Dec. 10, 2007 — Two more likely genetic locations for nicotine addiction have been identified by University of Virginia Health System researchers. Their work explored the role of genetics, environmental factors and a brain compound called GABA, a chemical substance of the central nervous system that inhibits neurons in the brain.
Through a painstaking analysis of these many factors, researchers may be able to identify individuals who are vulnerable to nicotine dependence and implement prevention strategies tailored to their needs.
Ming Li, professor of genetics in psychiatry and neurosciences, recruited more than 2,000 participants from more than 600 families with smokers. The researchers examined different regions on various chromosomes that showed significant linkage to nicotine addiction.
They then searched for susceptibility genes within these regions that appear to be associated with addiction. Some of these are the GABA-B receptor subunit 2 (GABAB2) gene on chromosome 9, and the GABA-A receptor-associated protein (GABARAP) gene on chromosome 17.

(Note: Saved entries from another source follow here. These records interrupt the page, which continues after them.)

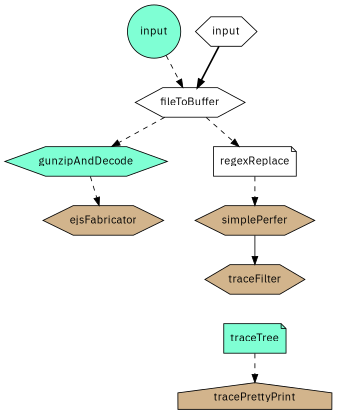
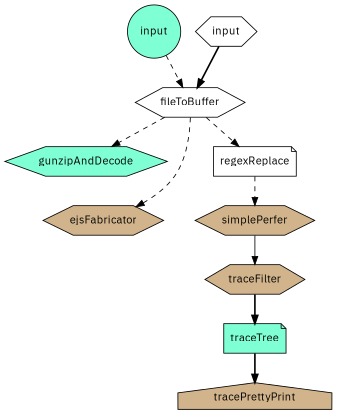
  digraph {
    fontname="IBM Plex Sans"
    imports="['./lib/trace-phases.js']"
    node [fillcolor=tan fontname="IBM Plex Sans" shape=hexagon style=filled]
    edge [fontname="IBM Plex Sans" style=dashed]
    n1 [data="whitespace/example.ejs" fillcolor=aquamarine label=input shape=circle]
    fileToBuffer [fillcolor=white]
    gunzipAndDecode [fillcolor=aquamarine]
    regexReplace [fillcolor=white flags=i pattern=">\[\s\t\r\n\]+<" replace="><" shape=note]
    ejsFabricator
    simplePerfer
    traceFilter [traceEvents="['Document::updateStyle']"]
    traceTree [fillcolor=aquamarine shape=note]
    tracePrettyPrint [shape=house showTrace=false]
    n10 [data="whitespace/steps.ejs" fillcolor=white label=input]
    n1 -> fileToBuffer
    fileToBuffer -> gunzipAndDecode
    fileToBuffer -> regexReplace
-   gunzipAndDecode -> ejsFabricator
+   fileToBuffer -> ejsFabricator
    regexReplace -> simplePerfer
    simplePerfer -> traceFilter [style=solid]
-   traceTree -> tracePrettyPrint
+   traceFilter -> traceTree [style=bold]
+   traceTree -> tracePrettyPrint [style=bold]
    n10 -> fileToBuffer [style=bold]
  }
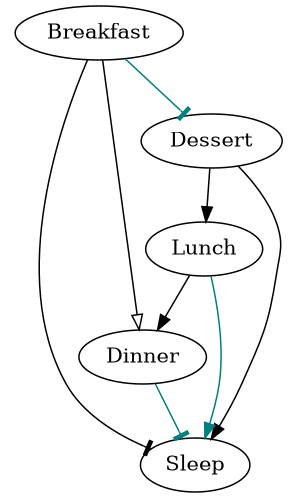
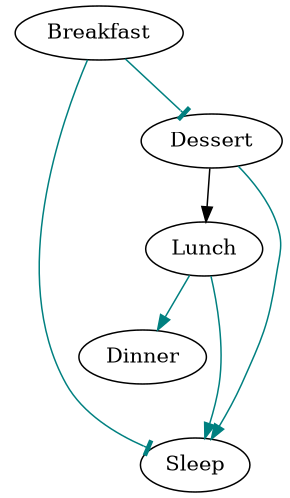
  digraph {
    edge [arrowhead=normal color=teal]
    Breakfast
    Dinner
    Sleep
    Dessert
    Lunch
-   Breakfast -> Dinner [arrowhead=onormal color=black]
-   Breakfast -> Sleep [arrowhead=tee color=black]
+   Breakfast -> Sleep [arrowhead=tee]
    Breakfast -> Dessert [arrowhead=tee]
-   Dinner -> Sleep [arrowhead=tee]
-   Dessert -> Sleep [color=black]
+   Dessert -> Sleep
    Dessert -> Lunch [color=black]
-   Lunch -> Dinner [color=black]
+   Lunch -> Dinner
    Lunch -> Sleep
  }
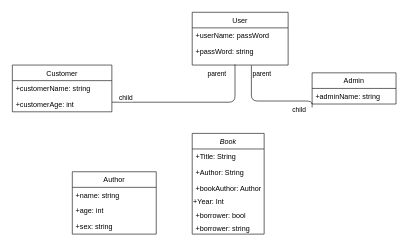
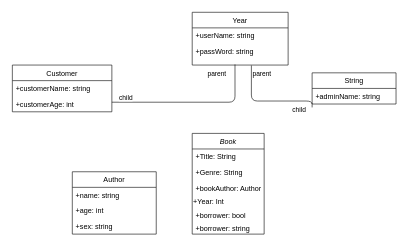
  <mxCell id="0" />
  <mxCell id="1" parent="0" />
  <mxCell id="2" value="Book" style="swimlane;fontStyle=2;align=center;verticalAlign=top;childLayout=stackLayout;horizontal=1;startSize=26;horizontalStack=0;resizeParent=1;resizeLast=0;collapsible=1;marginBottom=0;rounded=0;shadow=0;strokeWidth=1;" parent="1" vertex="1"><mxGeometry x="320" y="222" width="120" height="168" as="geometry"><mxRectangle x="230" y="140" width="160" height="26" as="alternateBounds" /></mxGeometry></mxCell>
  <mxCell id="3" value="+Title: String" style="text;align=left;verticalAlign=top;spacingLeft=4;spacingRight=4;overflow=hidden;rotatable=0;points=[[0,0.5],[1,0.5]];portConstraint=eastwest;" parent="2" vertex="1"><mxGeometry y="26" width="120" height="26" as="geometry" /></mxCell>
- <mxCell id="4" value="+Author: String" style="text;align=left;verticalAlign=top;spacingLeft=4;spacingRight=4;overflow=hidden;rotatable=0;points=[[0,0.5],[1,0.5]];portConstraint=eastwest;rounded=0;shadow=0;html=0;" parent="2" vertex="1"><mxGeometry y="52" width="120" height="26" as="geometry" /></mxCell>
+ <mxCell id="4" value="+Genre: String" style="text;align=left;verticalAlign=top;spacingLeft=4;spacingRight=4;overflow=hidden;rotatable=0;points=[[0,0.5],[1,0.5]];portConstraint=eastwest;rounded=0;shadow=0;html=0;" parent="2" vertex="1"><mxGeometry y="52" width="120" height="26" as="geometry" /></mxCell>
  <mxCell id="5" value="+bookAuthor: Author" style="text;align=left;verticalAlign=top;spacingLeft=4;spacingRight=4;overflow=hidden;rotatable=0;points=[[0,0.5],[1,0.5]];portConstraint=eastwest;rounded=0;shadow=0;html=0;" parent="2" vertex="1"><mxGeometry y="78" width="120" height="26" as="geometry" /></mxCell>
  <mxCell id="6" value="+Year: Int" style="text;strokeColor=none;fillColor=none;align=left;verticalAlign=middle;rounded=0;" parent="2" vertex="1"><mxGeometry y="104" width="120" height="20" as="geometry" /></mxCell>
  <mxCell id="7" value="+borrower: bool" style="text;strokeColor=none;fillColor=none;align=left;verticalAlign=top;spacingLeft=4;spacingRight=4;overflow=hidden;rotatable=0;points=[[0,0.5],[1,0.5]];portConstraint=eastwest;" parent="2" vertex="1"><mxGeometry y="124" width="120" height="22" as="geometry" /></mxCell>
  <mxCell id="8" value="+borrower: string" style="text;strokeColor=none;fillColor=none;align=left;verticalAlign=top;spacingLeft=4;spacingRight=4;overflow=hidden;rotatable=0;points=[[0,0.5],[1,0.5]];portConstraint=eastwest;" vertex="1" parent="2"><mxGeometry y="146" width="120" height="22" as="geometry" /></mxCell>
- <mxCell id="9" value="User" style="swimlane;fontStyle=0;align=center;verticalAlign=top;childLayout=stackLayout;horizontal=1;startSize=26;horizontalStack=0;resizeParent=1;resizeLast=0;collapsible=1;marginBottom=0;rounded=0;shadow=0;strokeWidth=1;" parent="1" vertex="1"><mxGeometry x="320" y="20" width="160" height="88" as="geometry"><mxRectangle x="550" y="140" width="160" height="26" as="alternateBounds" /></mxGeometry></mxCell>
- <mxCell id="10" value="+userName: passWord" style="text;align=left;verticalAlign=top;spacingLeft=4;spacingRight=4;overflow=hidden;rotatable=0;points=[[0,0.5],[1,0.5]];portConstraint=eastwest;rounded=0;shadow=0;html=0;" parent="9" vertex="1"><mxGeometry y="26" width="160" height="26" as="geometry" /></mxCell>
+ <mxCell id="9" value="Year" style="swimlane;fontStyle=0;align=center;verticalAlign=top;childLayout=stackLayout;horizontal=1;startSize=26;horizontalStack=0;resizeParent=1;resizeLast=0;collapsible=1;marginBottom=0;rounded=0;shadow=0;strokeWidth=1;" parent="1" vertex="1"><mxGeometry x="320" y="20" width="160" height="88" as="geometry"><mxRectangle x="550" y="140" width="160" height="26" as="alternateBounds" /></mxGeometry></mxCell>
+ <mxCell id="10" value="+userName: string" style="text;align=left;verticalAlign=top;spacingLeft=4;spacingRight=4;overflow=hidden;rotatable=0;points=[[0,0.5],[1,0.5]];portConstraint=eastwest;rounded=0;shadow=0;html=0;" parent="9" vertex="1"><mxGeometry y="26" width="160" height="26" as="geometry" /></mxCell>
  <mxCell id="11" value="+passWord: string" style="text;align=left;verticalAlign=top;spacingLeft=4;spacingRight=4;overflow=hidden;rotatable=0;points=[[0,0.5],[1,0.5]];portConstraint=eastwest;rounded=0;shadow=0;html=0;" parent="9" vertex="1"><mxGeometry y="52" width="160" height="26" as="geometry" /></mxCell>
  <mxCell id="12" value="Customer" style="swimlane;fontStyle=0;childLayout=stackLayout;horizontal=1;startSize=26;fillColor=none;horizontalStack=0;resizeParent=1;resizeParentMax=0;resizeLast=0;collapsible=1;marginBottom=0;align=center;html=0;" parent="1" vertex="1"><mxGeometry x="20" y="108" width="166" height="78" as="geometry" /></mxCell>
  <mxCell id="13" value="+customerName: string" style="text;strokeColor=none;fillColor=none;align=left;verticalAlign=top;spacingLeft=4;spacingRight=4;overflow=hidden;rotatable=0;points=[[0,0.5],[1,0.5]];portConstraint=eastwest;" parent="12" vertex="1"><mxGeometry y="26" width="166" height="26" as="geometry" /></mxCell>
  <mxCell id="14" value="+customerAge: int" style="text;strokeColor=none;fillColor=none;align=left;verticalAlign=top;spacingLeft=4;spacingRight=4;overflow=hidden;rotatable=0;points=[[0,0.5],[1,0.5]];portConstraint=eastwest;" parent="12" vertex="1"><mxGeometry y="52" width="166" height="26" as="geometry" /></mxCell>
  <mxCell id="15" value="" style="endArrow=none;html=1;edgeStyle=orthogonalEdgeStyle;exitX=0.446;exitY=0.962;exitDx=0;exitDy=0;exitPerimeter=0;" parent="1" target="12" edge="1"><mxGeometry relative="1" as="geometry"><mxPoint x="391.36" y="107.012" as="sourcePoint" /><mxPoint x="410" y="290" as="targetPoint" /><Array as="points"><mxPoint x="391" y="170" /></Array></mxGeometry></mxCell>
  <mxCell id="16" value="parent" style="edgeLabel;resizable=0;html=1;align=left;verticalAlign=bottom;" parent="15" connectable="0" vertex="1"><mxGeometry x="-1" relative="1" as="geometry"><mxPoint x="-47.36" y="22.99" as="offset" /></mxGeometry></mxCell>
  <mxCell id="17" value="child" style="edgeLabel;resizable=0;html=1;align=right;verticalAlign=bottom;" parent="15" connectable="0" vertex="1"><mxGeometry x="1" relative="1" as="geometry"><mxPoint x="34.6" as="offset" /></mxGeometry></mxCell>
- <mxCell id="18" value="Admin" style="swimlane;fontStyle=0;childLayout=stackLayout;horizontal=1;startSize=26;fillColor=none;horizontalStack=0;resizeParent=1;resizeParentMax=0;resizeLast=0;collapsible=1;marginBottom=0;align=center;html=0;" parent="1" vertex="1"><mxGeometry x="520" y="121" width="140" height="52" as="geometry" /></mxCell>
+ <mxCell id="18" value="String" style="swimlane;fontStyle=0;childLayout=stackLayout;horizontal=1;startSize=26;fillColor=none;horizontalStack=0;resizeParent=1;resizeParentMax=0;resizeLast=0;collapsible=1;marginBottom=0;align=center;html=0;" parent="1" vertex="1"><mxGeometry x="520" y="121" width="140" height="52" as="geometry" /></mxCell>
  <mxCell id="19" value="+adminName: string" style="text;strokeColor=none;fillColor=none;align=left;verticalAlign=top;spacingLeft=4;spacingRight=4;overflow=hidden;rotatable=0;points=[[0,0.5],[1,0.5]];portConstraint=eastwest;" parent="18" vertex="1"><mxGeometry y="26" width="140" height="26" as="geometry" /></mxCell>
  <mxCell id="20" value="" style="endArrow=none;html=1;edgeStyle=orthogonalEdgeStyle;exitX=0.617;exitY=1.026;exitDx=0;exitDy=0;exitPerimeter=0;entryX=0;entryY=1.218;entryDx=0;entryDy=0;entryPerimeter=0;" parent="1" target="19" edge="1"><mxGeometry relative="1" as="geometry"><mxPoint x="418.72" y="108.676" as="sourcePoint" /><mxPoint x="480" y="155" as="targetPoint" /><Array as="points"><mxPoint x="419" y="168" /></Array></mxGeometry></mxCell>
  <mxCell id="21" value="parent" style="edgeLabel;resizable=0;html=1;align=left;verticalAlign=bottom;" parent="20" connectable="0" vertex="1"><mxGeometry x="-1" relative="1" as="geometry"><mxPoint y="21.32" as="offset" /></mxGeometry></mxCell>
  <mxCell id="22" value="child" style="edgeLabel;resizable=0;html=1;align=right;verticalAlign=bottom;" parent="20" connectable="0" vertex="1"><mxGeometry x="1" relative="1" as="geometry"><mxPoint x="-9.68" y="12.33" as="offset" /></mxGeometry></mxCell>
  <mxCell id="23" value="Author" style="swimlane;fontStyle=0;childLayout=stackLayout;horizontal=1;startSize=26;fillColor=none;horizontalStack=0;resizeParent=1;resizeParentMax=0;resizeLast=0;collapsible=1;marginBottom=0;" vertex="1" parent="1"><mxGeometry x="120" y="286" width="140" height="104" as="geometry" /></mxCell>
  <mxCell id="24" value="+name: string" style="text;strokeColor=none;fillColor=none;align=left;verticalAlign=top;spacingLeft=4;spacingRight=4;overflow=hidden;rotatable=0;points=[[0,0.5],[1,0.5]];portConstraint=eastwest;" vertex="1" parent="23"><mxGeometry y="26" width="140" height="26" as="geometry" /></mxCell>
  <mxCell id="25" value="+age: int" style="text;strokeColor=none;fillColor=none;align=left;verticalAlign=top;spacingLeft=4;spacingRight=4;overflow=hidden;rotatable=0;points=[[0,0.5],[1,0.5]];portConstraint=eastwest;" vertex="1" parent="23"><mxGeometry y="52" width="140" height="26" as="geometry" /></mxCell>
  <mxCell id="26" value="+sex: string" style="text;strokeColor=none;fillColor=none;align=left;verticalAlign=top;spacingLeft=4;spacingRight=4;overflow=hidden;rotatable=0;points=[[0,0.5],[1,0.5]];portConstraint=eastwest;" vertex="1" parent="23"><mxGeometry y="78" width="140" height="26" as="geometry" /></mxCell>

“The results of this study are important because they will help us understand the mechanisms involved in the development of tobacco dependence and allow us to optimize currently available treatments, based on patients’ genotypes for known genes,” said Ming Li. “This research may provide biological targets for the development of novel medicines in the future.”
Li presented his findings today at the American College of Neuropsychopharmacology's annual meeting in Boca Raton, Fla.
Li said the research could help curb smoking rates, since researchers may be able to predict who is more prone to nicotine addiction. Tobacco is one of the most widely used substances; it kills more than 435,000 Americans each year, and despite increasing public awareness of the health risks associated with its use, little reduction in smoking prevalence has been achieved nationwide in recent years.